A teenager in a black dress shirt and tie steps up to the microphone on a derelict Camden street corner and plays a trombone solo. The rest of his jazz ensemble is piped over loudspeakers, as a crowd of parents and community activists cheers over plates of barbecue.
Shortly afterward, police cars roll up. Some of the crowd has spilled into the street, and the officers tell people to move back, inciting anger from many of those in attendance at the Tuesday afternoon rally.
Ahmed Muhammad, 53, whose children are participating in the event, confronts the officers.
"There's drug dealers here and there," he says. "This is how the city supports us. By sending the police."
The performers were calling attention to a nearly decade-long dispute between the acclaimed Unity Community Center, a youth arts group that performs across the country, and the city over an outstanding tax lien on a building the group wants to use to expand in the Whitman Park section of Camden.
Despite assurances of support from city leaders - the group was honored at a City Council meeting Tuesday night - the lien remains on the property, which was donated to the group in 2000, and prohibits UCC from so much as applying for a construction permit.
But with the entrance of new Mayor Dana Redd, who took office in January, UCC leaders are putting renewed pressure on City Council to get the lien lifted.
"The whole point of this rally is to dramatize this situation for the public. It's not an attack on the mayor," said Roy Jones, a Unity board member. "Everyone's making these statements the children are our future. Well, we have to get beyond the rhetoric."
At the meeting Tuesday, City Council approved the reduction of the tax lien on the Haddon Avenue building from $202,000 to $125,000. That move was of little solace to UCC leaders, who want the whole lien gone, as well as access to federal community development funds they say they've been locked out from for years.
The lien on the 7,000-square-foot building on Haddon Avenue is controlled by the Tax Lien Financing Corp., a government-backed organization set up during the state's takeover of the city to help collect unpaid taxes.
Last year, city attorneys reviewed the situation with the UCC and determined the city had no legal remedy to help, said Patrick Keating, Camden's public works director.
"The collection, modification, or adjustment of any property owner's taxes are controlled completely by state law," read a statement from Redd's office. "The city will continue to do what is legally permissible to assist the UCC."
The continued back-and-forth over the lien has worn many UCC leaders down. They perform concerts at the Kimmel Center and the Mann Center in Philadelphia but can't get past what they perceive as a case of Camden bureaucracy gone wrong.

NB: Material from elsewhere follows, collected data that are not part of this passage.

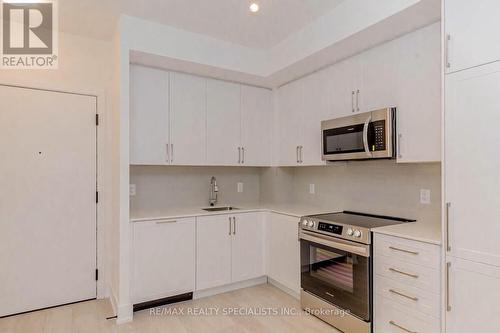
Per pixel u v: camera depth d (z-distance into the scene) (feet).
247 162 11.71
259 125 12.03
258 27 9.16
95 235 10.03
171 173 11.59
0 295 8.72
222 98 11.18
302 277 9.13
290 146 11.41
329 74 9.70
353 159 8.75
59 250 9.50
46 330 8.04
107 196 10.23
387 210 9.23
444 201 5.83
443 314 5.89
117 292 8.85
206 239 10.09
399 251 6.71
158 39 8.95
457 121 5.64
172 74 10.19
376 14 7.00
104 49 10.25
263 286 11.07
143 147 9.62
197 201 12.10
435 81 6.90
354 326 7.55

The lien stems from a $9,000 city water bill the building's previous owners failed to pay, Jones said.
"The rest is interest and penalties," he said.
As quickly as police showed up at Tuesday's rally, they drove off in their patrol cars. A calm returned to the crowd, who turned their attention back to the rotating cast of musicians and dancers.
Earlier in the day, Robert Dickerson, UCC's founder, commented, "We're a group dealing with hard-core inner city youth, and who cares about that?"